Observing data duplication with Single Writer
Tips before filing an issue
-
Have you gone through our FAQs? Yes
-
Join the mailing list to engage in conversations and get faster support at [email protected]. Yes
-
If you have triaged this as a bug, then file an issue directly.
Describe the problem you faced We are using Hudi in AWS EMR to store data. We are using single writer(Default) to upsert data to Hudi, If duplicate EMR runs with same name and same configuration pointing to same Hudi Table, we see duplicate data in Hudi which we don't want.

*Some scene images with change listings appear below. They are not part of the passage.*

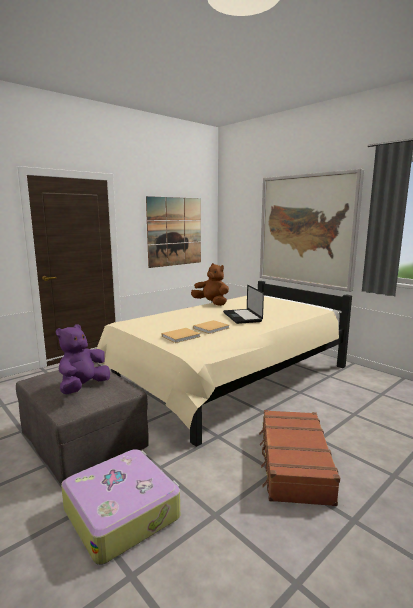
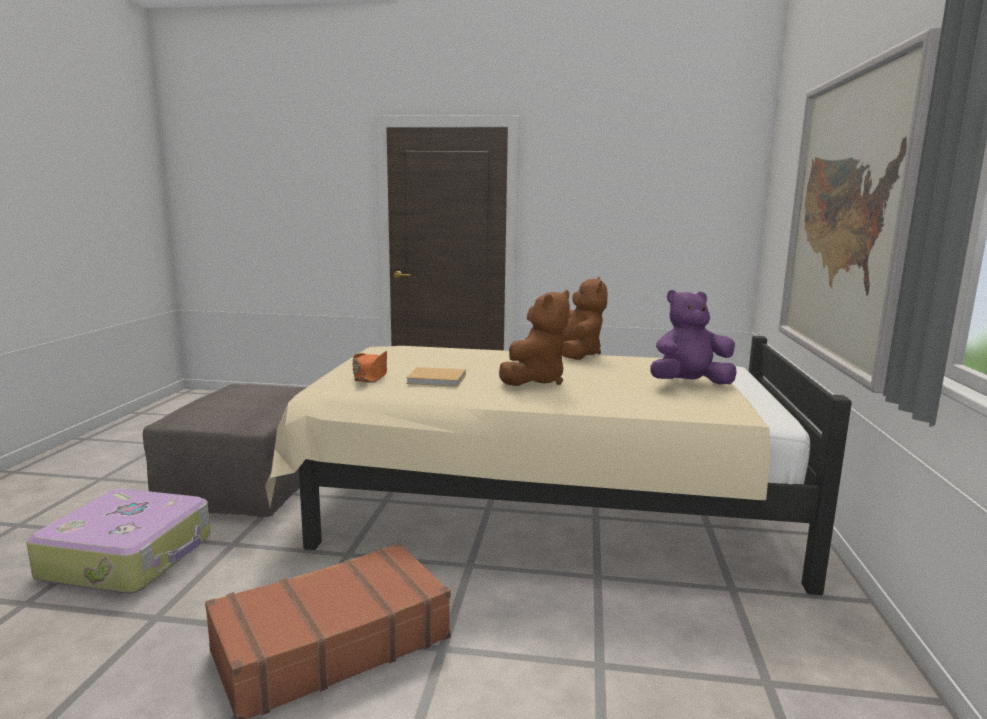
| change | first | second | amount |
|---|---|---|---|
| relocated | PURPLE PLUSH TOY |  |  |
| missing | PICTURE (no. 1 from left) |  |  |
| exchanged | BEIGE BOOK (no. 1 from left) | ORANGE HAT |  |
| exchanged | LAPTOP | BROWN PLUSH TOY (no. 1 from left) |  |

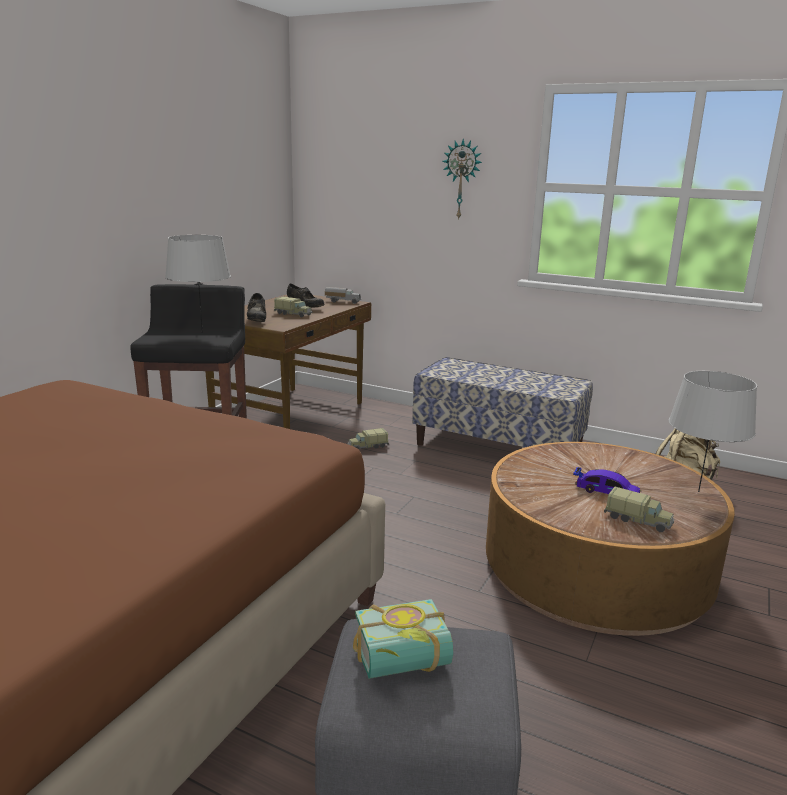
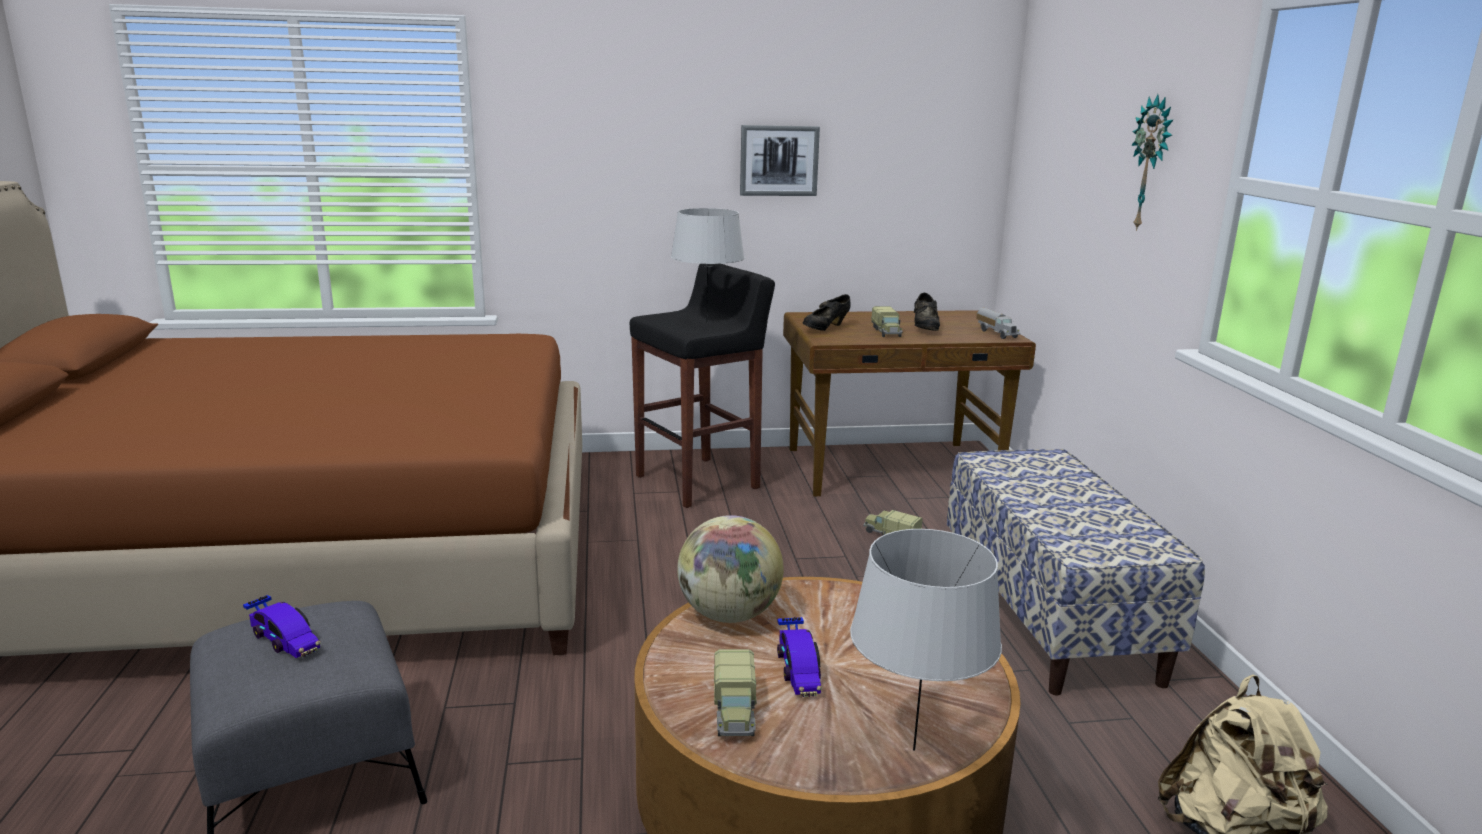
| change | first | second | amount |
|---|---|---|---|
| exchanged | BOOK | TOY CAR (no. 1 from left) |  |
| appeared |  | GLOBE |  |
| appeared |  | PICTURE |  |

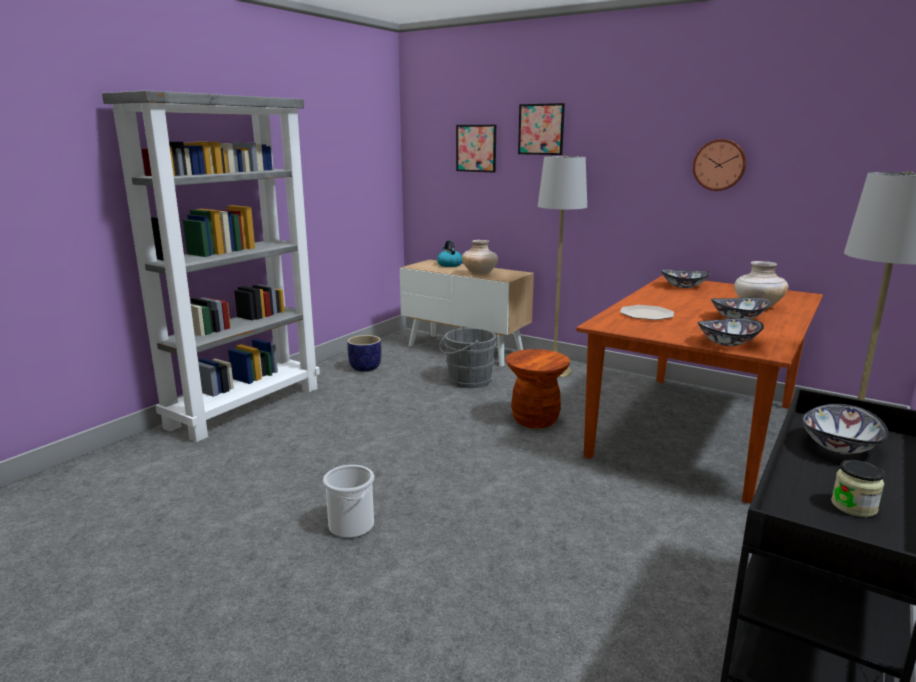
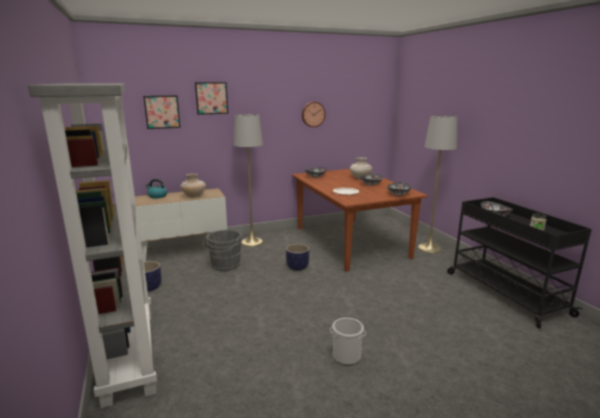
| change | first | second | amount |
|---|---|---|---|
| exchanged | BROWN STOOL | PLANTER (no. 2 from left) |  |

A clear and concise description of the problem.
To Reproduce
Steps to reproduce the behavior:
- Bring up EMR With Spark streaming job , Store the data in Hudi with Single writer
- Bring up another duplicate EMR with same name 3.Both the EMRs are processing same data now and trying to store data in same Hudi table
- When we query Hudi we see duplicate data.
Expected behavior We dont want to see duplicate data in Hudi, as its single writer.
A clear and concise description of what you expected to happen.
Environment Description
-
Hudi version : 0.11.1
-
Spark version : 3.2.1
-
Hive version :
-
Hadoop version :
-
Storage (HDFS/S3/GCS..) : S3
-
Running on Docker? (yes/no) : no
Additional context
Add any other context about the problem here.
Stacktrace
Add the stacktrace of the error. We are not seeing any errors, but data is duplicated.
unless you configure lock providers, hudi can't guarantee this. I would suggest to add locking for both writers.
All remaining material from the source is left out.